Diário de Sonhos - #069: Lua Cheia
Poucas coisas conseguem exercer um fascínio tão grande sobre mim quanto a visão da Lua cheia, toda branca e luminosa no céu escuro de uma noite quieta e preguiçosa. Poucas coisas, eu disse. Coisas como o barulho da chuva batendo no telhado, o céu nublado e cinzento num dia de folga, o frio impregnando meu quarto enquanto me escondo debaixo de dois cobertores grossos ouvindo música baixinha no escuro... Sou um homem de gostos simples, mas a Lua vai ser algo que eu nunca vou poder tocar. Só observo. É neste amor platônico que nasceu este sonho.
Eu sonhei...
Sonhei que estava numa espécie de parque, fazendo trilha. As árvores subiam bem alto nos dois lados da trilha, de modo que eu não podia ver o que havia além delas. Fazia um dia claro, mas de cores fracas. Junto de mim estavam meus amigos Tamara e Daniel. Fomos andando pelo que parecia ser a trilha principal, que ia descendo suavemente. Chegamos numa clareira aberta, toda coberta de grama bem verdinha. No centro havia uma espécie de coreto. Ao lado havia um circo. Entrei sozinho. Lá dentro, na verdade, era uma gigantesca sala de concerto. Um pianista e um violinista afinavam seus instrumentos. Fiquei encantado com o som daquela sala. Mas eu tinha que voltar para os meus amigos. Uma pena, queria tanto ouvir música ali.
Agora estou na trilha lateral, que ficava à esquerda da principal na entrada do parque. Ali tem mais gente, e também umas barraquinhas de comida e lembranças. No chão havia um mapa do parque, desenhado na areia. Vi que, no final da trilha principal, pegando à trilha à esquerda do coreto, eu chegaria num lugar onde havia estátuas gigantes de homens e criaturas, todas feitas em areia. Perguntei à Tamara se poderíamos ir ver, mas ela disse que o parque já ia fechar.
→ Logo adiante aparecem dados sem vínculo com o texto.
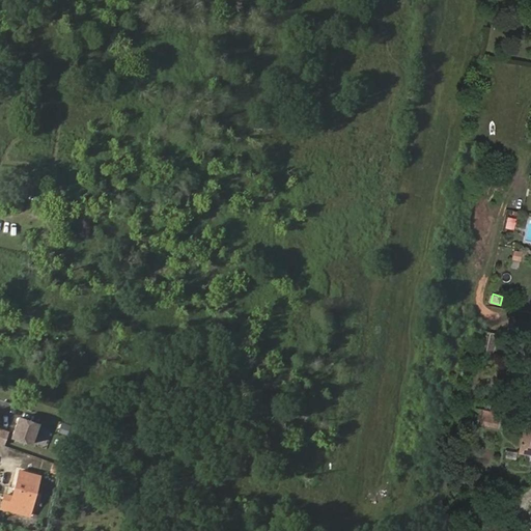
[(480,426),(501,428),(502,412),(482,410),(480,426)]
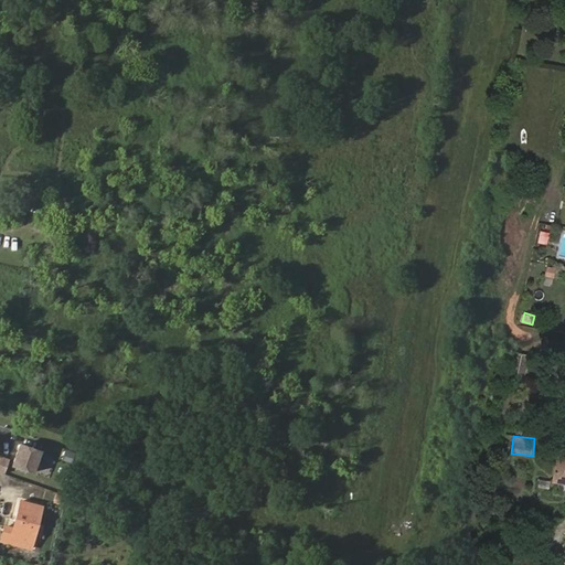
[(34,473),(42,452),(21,445),(12,466),(34,473)]
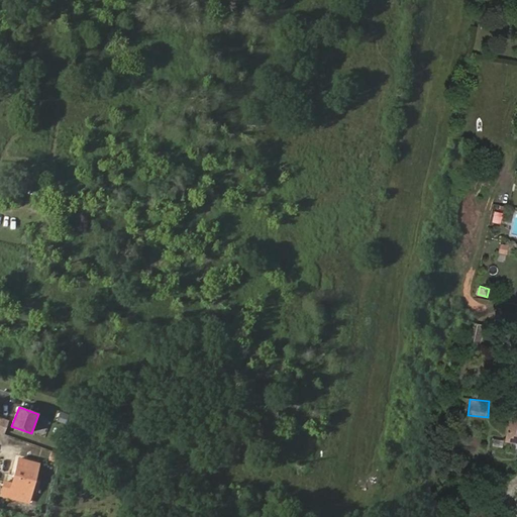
[(516,410),(510,409),(503,442),(516,445),(516,410)]
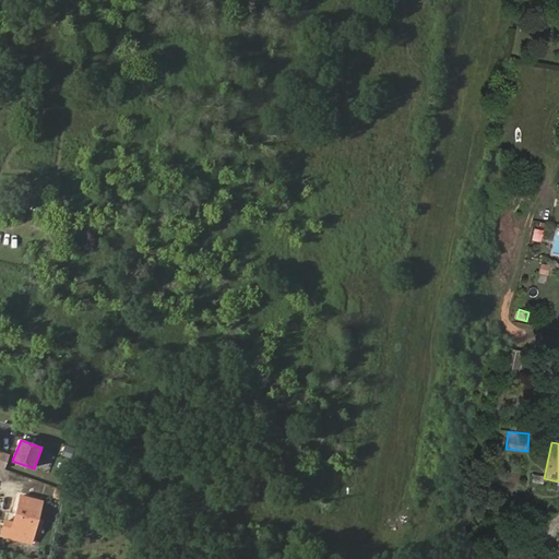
[(0,468),(4,470),(9,455),(0,452),(0,468)]
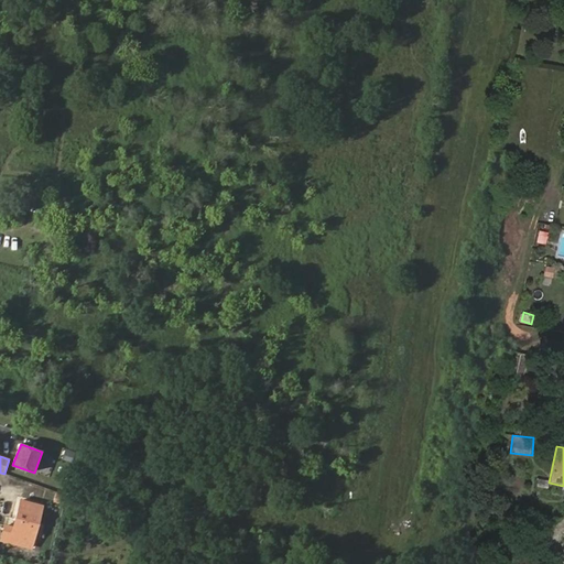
[(20,503),(12,530),(4,528),(0,542),(17,546),(30,550),(42,509),(20,503)]
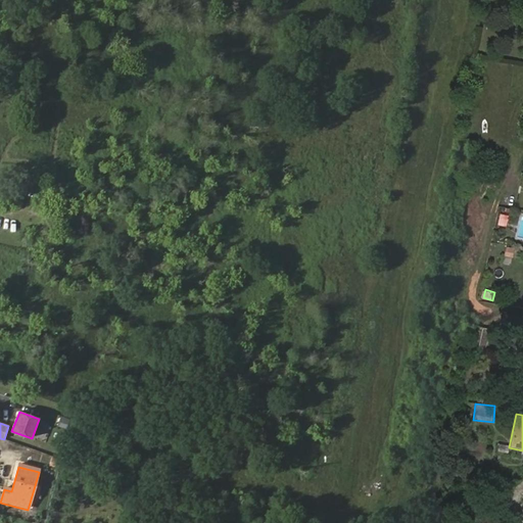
All buildings are outlined.
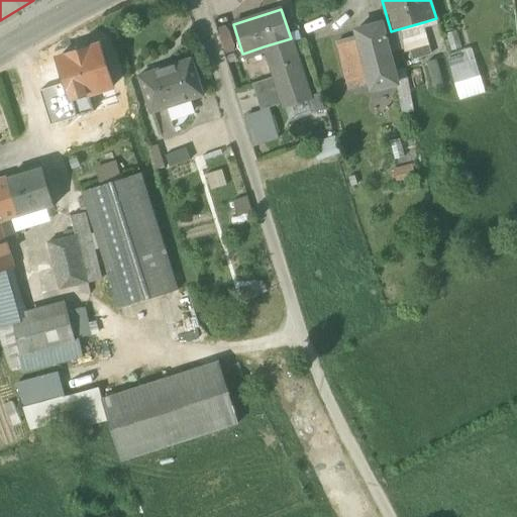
[(357,37),(364,60),(371,84),(373,90),(397,84),(398,84),(394,70),(390,53),(385,33),(391,31),(388,21),(355,30),(357,37)]
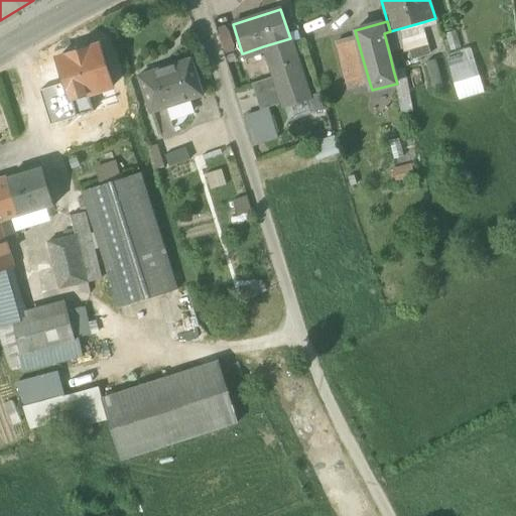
[(384,33),(389,52),(403,49),(404,52),(409,51),(427,45),(429,45),(422,22),(390,31),(384,33)]
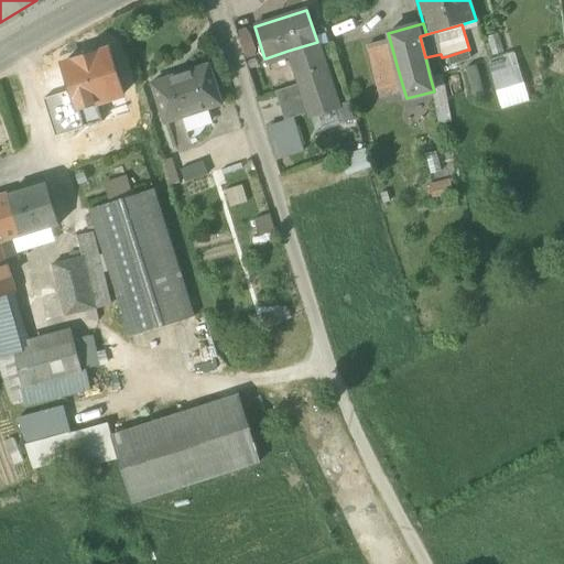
[(248,28),(235,31),(243,61),(257,56),(248,28)]
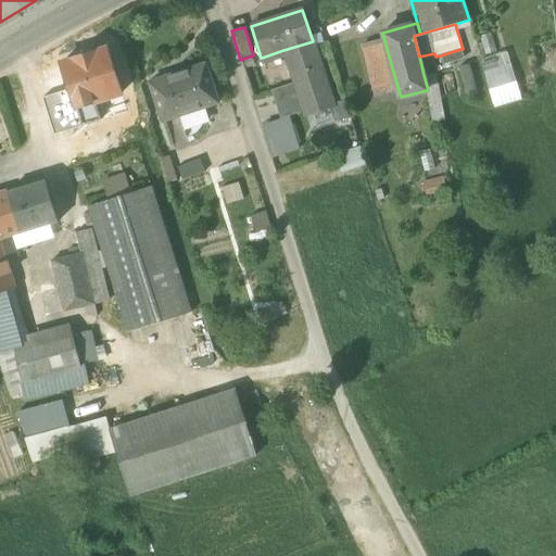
[(479,32),(485,54),(496,51),(489,28),(479,32)]
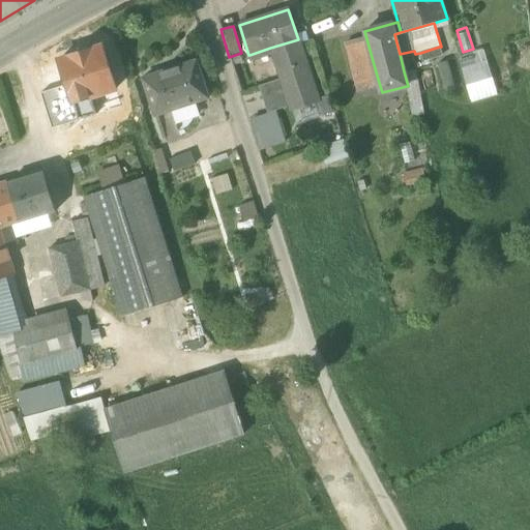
[(347,42),(353,66),(373,61),(366,38),(347,42)]
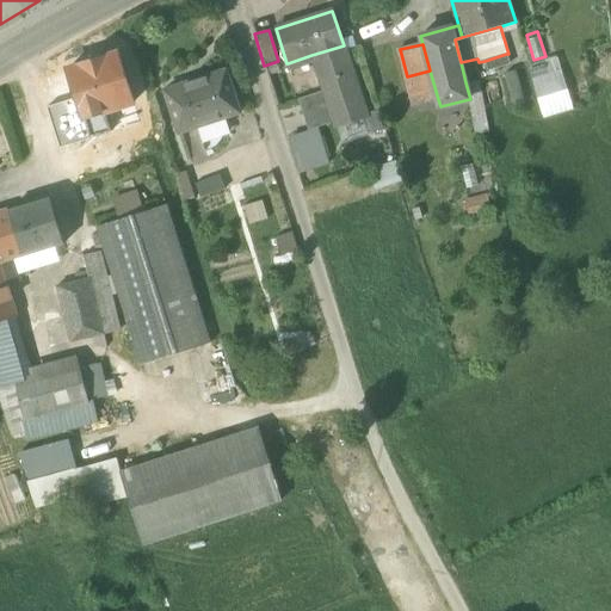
[(366,116),(344,45),(312,55),(314,61),(315,61),(325,91),(300,99),(303,111),(331,103),(337,122),(334,122),(335,127),(364,117),(366,117),(366,116)]
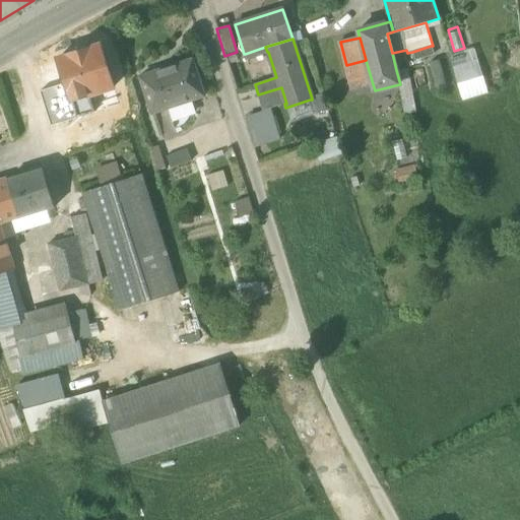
[(57,58),(65,83),(76,119),(94,113),(89,94),(113,87),(100,46),(57,58)]
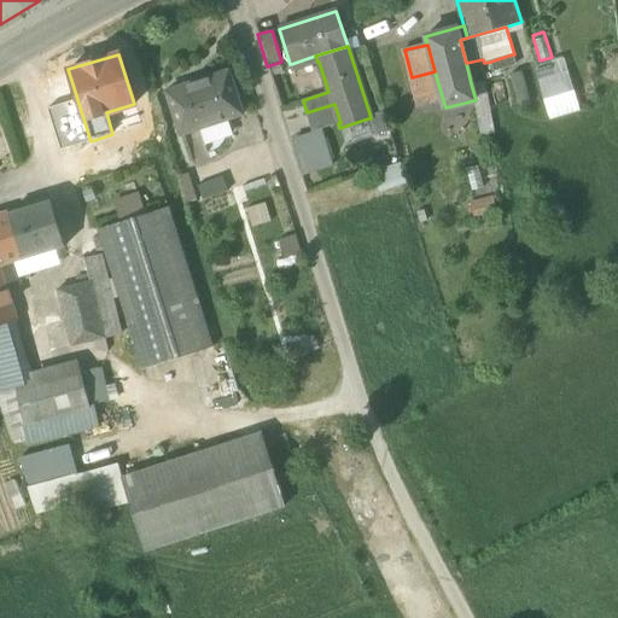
[(512,54),(490,62),(494,71),(516,65),(512,54)]
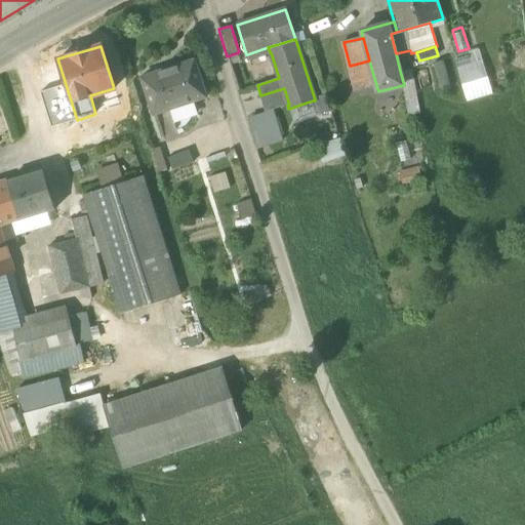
[(469,51),(473,64),(482,61),(479,48),(469,51)]
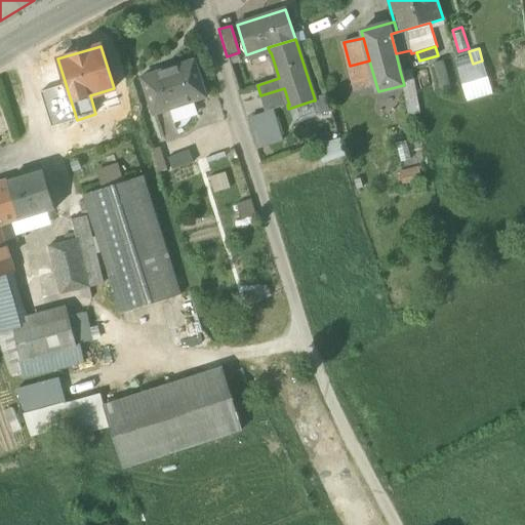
[(473,64),(469,51),(453,56),(457,68),(473,64)]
Voltamos novamente à entrada do parque. Está escurecendo e as pessoas estão indo embora. Mas eu não quero ir. Quero seguir a trilha até o fim e ver onde vai dar. Um guardinha nos alerta de que é perigoso andar no parque à noite. Saio andando. Sei que meus amigos estão perdidos lá na trilha e preciso encontrá-los (e só aí eu percebo que estou sozinho). A trilha vai descendo, mas dessa vez é íngreme e cheia de obstáculos e raízes de árvores expostas. No final da trilha, há uma enorme ladeira que termina num rio. Do outro lado do rio há um enorme paredão de pedras, de onde desagua uma cachoeira. Já é de noite. O céu está limpo. Atrás do paredão vejo um pedaço de uma gigantesca lua que sobe nos céus. Vejo meus amigos tomando água do rio. Lá em cima, no paredão, sombras descem vagarosamente. São lobos caçadores, e estão querendo devorar meus amigos. Grito, e eles sobem a trilha correndo. Os lobos iniciam a caçada. Subimos e subimos sem parar. Há ainda mais obstáculos, e quando chegamos na entrada do parque há uma parede de barro bloqueando nossa fuga. Há somente uma fresta por onde conseguimos passar. Mas, não sei desde quando, passamos a ser acompanhados por uma gazela e um grande urso. A gazela consegue passar pela fresta, mas o urso não. Ele ganha velocidade e destrói a parede com a cabeça.
Chegamos ao portão de entrada do parque, mas está fechado. Somos cercados pelos lobos. Na verdade é uma matilha de lobas. A dona loba, líder da matilha, vem à frente e fala comigo na língua dos lobos. Diz que agora somos moradores do parque, como elas, e que não vão mais nos caçar. Logo penso em descer a trilha de novo pra admirar a lua cheia. Desço alguns metros, mas parece que nossa algazarra produziu um terremoto que destruiu, ou melhor dizendo, remodelou a paisagem do parque. Em certo ponto a trilha some, caindo num imenso penhasco. Lá frente o rio parece que vazou e inundou todo o vale abaixo. O paredão de pedras está em ruínas. Mas a imagem que vejo a seguir foi tão incrível que quando acordei do sonho estava chorando de felicidade.
A Lua cheia pairava no céu. Imensa, e quando digo imensa era gigantesca MESMO, ocupando quase todo o céu à minha frente. Ela era dourada, e contrastava com o céu púrpura. Não sei bem explicar, mas a parte inferior da Lua parecia tocar o rio, e a impressão que eu tive foi a de que a Lua estava vazando e escorrendo naquele rio.
Dezenove de fevereiro de dois mil e quatorze.